Snyder’s reading will be held at 8 p.m. in Room 150 of Columbia Hall, 1215 E. 13th Ave. Tickets, required for admittance, are free and available to the public though limited in number. For any remaining tickets, visit the Creative Writing Program in Room 145 of Columbia Hall on campus.

A free panel discussion celebrating the legacy of Snyder’s work will be held from 10 a.m. until noon on Friday, March 10, in the Browsing Room of the UO Knight Library, 1501 Kincaid St. Panelists will include UO faculty as well as Snyder.

The UO Knight Library Press will offer a limited-edition broadside featuring a Snyder poem at the Thursday evening reading.

Winner of the Pulitzer Prize in 1975 for "Turtle Island," Snyder is the author of 17 books of poetry and prose. His collections of poetry include "Riprap," "Axe Handles" and "Left Out in the Rain." His volumes of essays include "The Practice of the Wild," "A Place in Space" and "Earth House Hold."

Snyder has been awarded a Guggenheim Fellowship and is a member of the American Academy of Arts and Letters, as well as the American Academy of Arts and Sciences.
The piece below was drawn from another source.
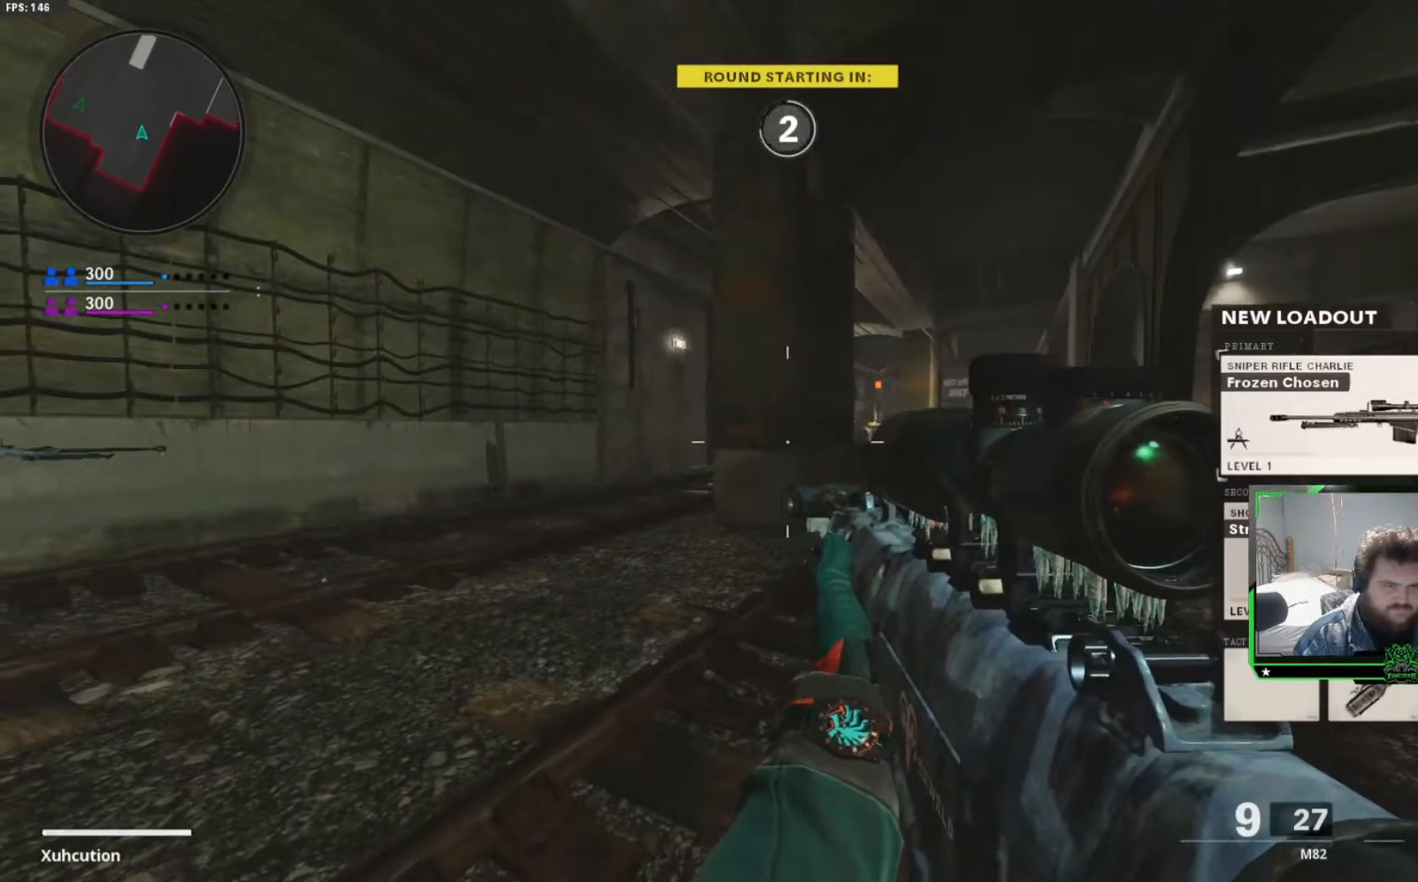
{"buttons": [], "left_stick": "up", "right_stick": "center", "events": [[50, "L3", "down"], [150, "L3", "up"], [300, "L3", "down"], [400, "L3", "up"]]}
His selected poems, "No Nature," was a finalist for the National Book Award in 1992. His book, "Mountains and River Without End," won the Bollingen Prize for poetry in 1997.

Born in 1930 in San Francisco and raised on small farms in Oregon and Washington, he studied literature and anthropology at Reed College in Portland. Graduate studies in Asian languages at the University of California at Berkeley led to his decision to move to Japan for 12 years. He intensively studied Zen Buddhism, researched and translated Zen texts and traveled throughout Asia during that time.

Since 1986, Snyder has taught at the University of California at Davis.

"Gary Snyder may yet prove the most American of us all," says reviewer Jedediah S. Purdy in writing about the newly released "The Gary Snyder Reader: Prose, Poetry and Translation."

"Snyder’s prose poses a reminder by contrast of how often social criticism is crabbed and vindictive, and how much environmental thought is ascetic and angry," Purdy writes. "A high regard for sensual pleasure, all things festive, and the impulse to improve and enrich one’s life fill Snyder’s writing and gives it a peculiarly American grain. He is less concerned to establish that what he objects to is wrong than to plead that what he supports is better."

Snyder’s reading and the panel discussion are co-sponsored by the UO School of Architecture and Allied Arts, the UO Knight Library, the Oregon Humanities Center, the UO Environmental Studies Program and the UO Bookstore.